A jury ordered Noland Hospital Montgomery to pay $300,000 due to medical malpractice that led an 86-year-old woman to develop severe bedsores.
The family of Katherine Hopkins, who died May 16, 2012 from unrelated complications, sued the long-term acute care hospital located at Jackson Hospital claiming the nurses there failed to turn and re-position the elderly woman causing bedsores.
“This was a very important case to set the standard for the care that hospitals provide to the elderly. I think the hospital thought that they could convince the family that this was normal and that the bedsore was unavoidable because of her age.” – J.P. Sawyer
A Montgomery County jury rendered the verdict on Monday following a five-day trial.

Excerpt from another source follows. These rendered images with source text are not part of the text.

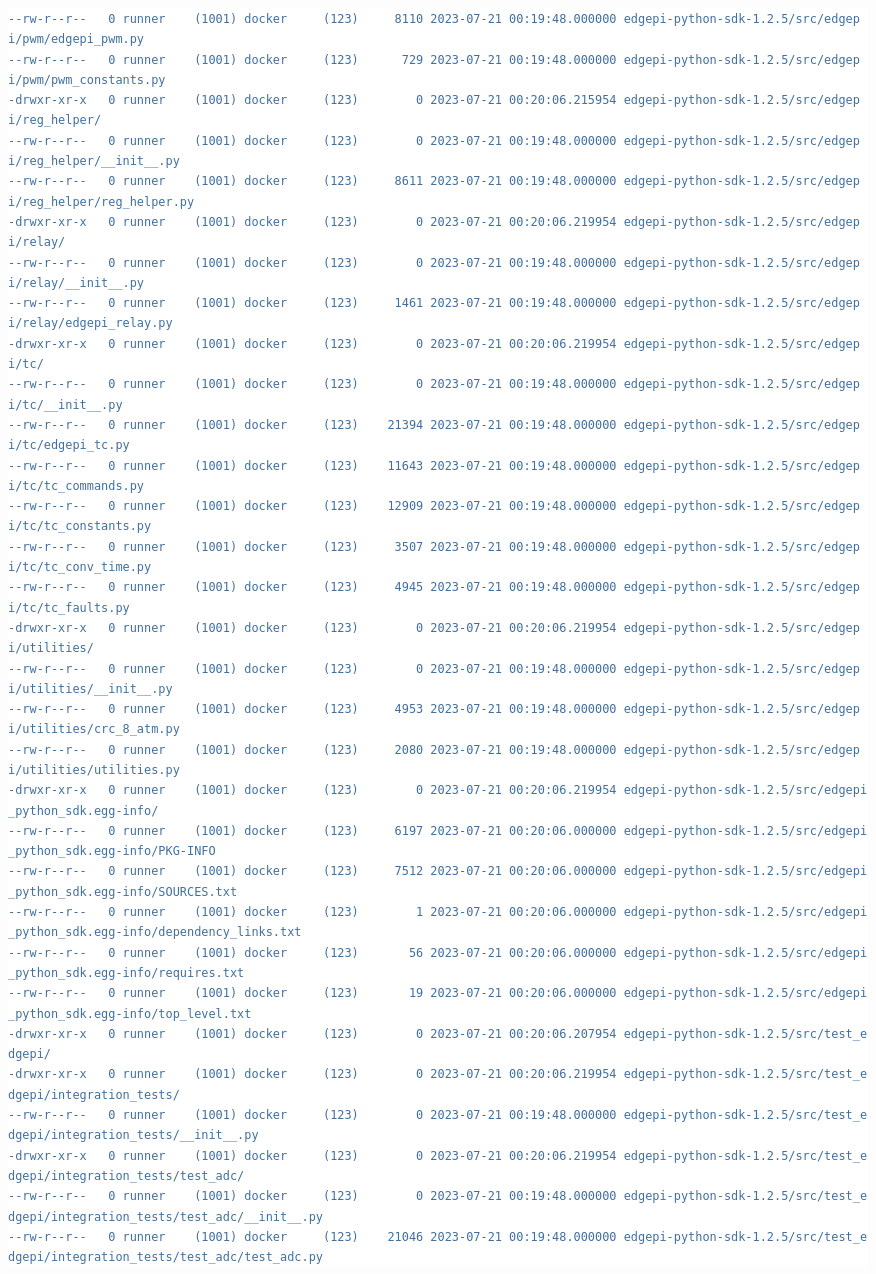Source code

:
 ```diff
--rw-r--r--   0 runner    (1001) docker     (123)     8110 2023-07-21 00:19:48.000000 edgepi-python-sdk-1.2.5/src/edgepi/pwm/edgepi_pwm.py
--rw-r--r--   0 runner    (1001) docker     (123)      729 2023-07-21 00:19:48.000000 edgepi-python-sdk-1.2.5/src/edgepi/pwm/pwm_constants.py
-drwxr-xr-x   0 runner    (1001) docker     (123)        0 2023-07-21 00:20:06.215954 edgepi-python-sdk-1.2.5/src/edgepi/reg_helper/
--rw-r--r--   0 runner    (1001) docker     (123)        0 2023-07-21 00:19:48.000000 edgepi-python-sdk-1.2.5/src/edgepi/reg_helper/__init__.py
--rw-r--r--   0 runner    (1001) docker     (123)     8611 2023-07-21 00:19:48.000000 edgepi-python-sdk-1.2.5/src/edgepi/reg_helper/reg_helper.py
-drwxr-xr-x   0 runner    (1001) docker     (123)        0 2023-07-21 00:20:06.219954 edgepi-python-sdk-1.2.5/src/edgepi/relay/
--rw-r--r--   0 runner    (1001) docker     (123)        0 2023-07-21 00:19:48.000000 edgepi-python-sdk-1.2.5/src/edgepi/relay/__init__.py
--rw-r--r--   0 runner    (1001) docker     (123)     1461 2023-07-21 00:19:48.000000 edgepi-python-sdk-1.2.5/src/edgepi/relay/edgepi_relay.py
-drwxr-xr-x   0 runner    (1001) docker     (123)        0 2023-07-21 00:20:06.219954 edgepi-python-sdk-1.2.5/src/edgepi/tc/
--rw-r--r--   0 runner    (1001) docker     (123)        0 2023-07-21 00:19:48.000000 edgepi-python-sdk-1.2.5/src/edgepi/tc/__init__.py
--rw-r--r--   0 runner    (1001) docker     (123)    21394 2023-07-21 00:19:48.000000 edgepi-python-sdk-1.2.5/src/edgepi/tc/edgepi_tc.py
--rw-r--r--   0 runner    (1001) docker     (123)    11643 2023-07-21 00:19:48.000000 edgepi-python-sdk-1.2.5/src/edgepi/tc/tc_commands.py
--rw-r--r--   0 runner    (1001) docker     (123)    12909 2023-07-21 00:19:48.000000 edgepi-python-sdk-1.2.5/src/edgepi/tc/tc_constants.py
--rw-r--r--   0 runner    (1001) docker     (123)     3507 2023-07-21 00:19:48.000000 edgepi-python-sdk-1.2.5/src/edgepi/tc/tc_conv_time.py
--rw-r--r--   0 runner    (1001) docker     (123)     4945 2023-07-21 00:19:48.000000 edgepi-python-sdk-1.2.5/src/edgepi/tc/tc_faults.py
-drwxr-xr-x   0 runner    (1001) docker     (123)        0 2023-07-21 00:20:06.219954 edgepi-python-sdk-1.2.5/src/edgepi/utilities/
--rw-r--r--   0 runner    (1001) docker     (123)        0 2023-07-21 00:19:48.000000 edgepi-python-sdk-1.2.5/src/edgepi/utilities/__init__.py
--rw-r--r--   0 runner    (1001) docker     (123)     4953 2023-07-21 00:19:48.000000 edgepi-python-sdk-1.2.5/src/edgepi/utilities/crc_8_atm.py
--rw-r--r--   0 runner    (1001) docker     (123)     2080 2023-07-21 00:19:48.000000 edgepi-python-sdk-1.2.5/src/edgepi/utilities/utilities.py
-drwxr-xr-x   0 runner    (1001) docker     (123)        0 2023-07-21 00:20:06.219954 edgepi-python-sdk-1.2.5/src/edgepi_python_sdk.egg-info/
--rw-r--r--   0 runner    (1001) docker     (123)     6197 2023-07-21 00:20:06.000000 edgepi-python-sdk-1.2.5/src/edgepi_python_sdk.egg-info/PKG-INFO
--rw-r--r--   0 runner    (1001) docker     (123)     7512 2023-07-21 00:20:06.000000 edgepi-python-sdk-1.2.5/src/edgepi_python_sdk.egg-info/SOURCES.txt
--rw-r--r--   0 runner    (1001) docker     (123)        1 2023-07-21 00:20:06.000000 edgepi-python-sdk-1.2.5/src/edgepi_python_sdk.egg-info/dependency_links.txt
--rw-r--r--   0 runner    (1001) docker     (123)       56 2023-07-21 00:20:06.000000 edgepi-python-sdk-1.2.5/src/edgepi_python_sdk.egg-info/requires.txt
--rw-r--r--   0 runner    (1001) docker     (123)       19 2023-07-21 00:20:06.000000 edgepi-python-sdk-1.2.5/src/edgepi_python_sdk.egg-info/top_level.txt
-drwxr-xr-x   0 runner    (1001) docker     (123)        0 2023-07-21 00:20:06.207954 edgepi-python-sdk-1.2.5/src/test_edgepi/
-drwxr-xr-x   0 runner    (1001) docker     (123)        0 2023-07-21 00:20:06.219954 edgepi-python-sdk-1.2.5/src/test_edgepi/integration_tests/
--rw-r--r--   0 runner    (1001) docker     (123)        0 2023-07-21 00:19:48.000000 edgepi-python-sdk-1.2.5/src/test_edgepi/integration_tests/__init__.py
-drwxr-xr-x   0 runner    (1001) docker     (123)        0 2023-07-21 00:20:06.219954 edgepi-python-sdk-1.2.5/src/test_edgepi/integration_tests/test_adc/
--rw-r--r--   0 runner    (1001) docker     (123)        0 2023-07-21 00:19:48.000000 edgepi-python-sdk-1.2.5/src/test_edgepi/integration_tests/test_adc/__init__.py
--rw-r--r--   0 runner    (1001) docker     (123)    21046 2023-07-21 00:19:48.000000 edgepi-python-sdk-1.2.5/src/test_edgepi/integration_tests/test_adc/test_adc.py
```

According to the lawsuit, Hopkins was transferred to Noland on Dec. 27, 2011 after being treated at Jackson Hospital for injuries she suffered while in a nursing home. Hopkins had abrasions to her groin, buttocks and perineal area at that time.
While in the acute care hospital, Hopkins skin was allowed to substantially deteriorate, the suit states. Nearly two weeks after being admitted, she had an “open” area to her coccyx.
The victim’s family claims the staff at Nolan Hospital failed to address the change in Hopkins’ condition, and by Jan. 12, 2012 Hopkins had an open Stage 4 pressure sore on her coccyx and a pressure sore on her left heel.
The pressure sore on her coccyx continued to deteriorate while she was at Noland, according to the lawsuit.
Joseph Reese, an attorney for Noland Hospital Montgomery, said the care provided to Hopkins was “appropriate and consistent with the standard of care.”
He said two experienced wound care nurses testified at trial that the nursing care was “consistent with national standards.”
A physician expert for the hospital said at trial that Hopkins’ injuries were a result of her numerous underlying medical conditions, and were not in any way caused by the care she received at Noland Hospital.
“We retained Dr. Joyce Black, an international wound care expert, who explained to the jury that this could have easily been prevented by simply increasing Ms. Hopkins mobility and decreasing the pressure on her skin. The hospital staff simply chose to leave her flat of her back and in the bed.” – J.P. Sawyer
Dr. Joyce Black, who testified the elderly woman’s bedsores could have easily been prevented by simply increasing her mobility and decreasing the pressure on her skin.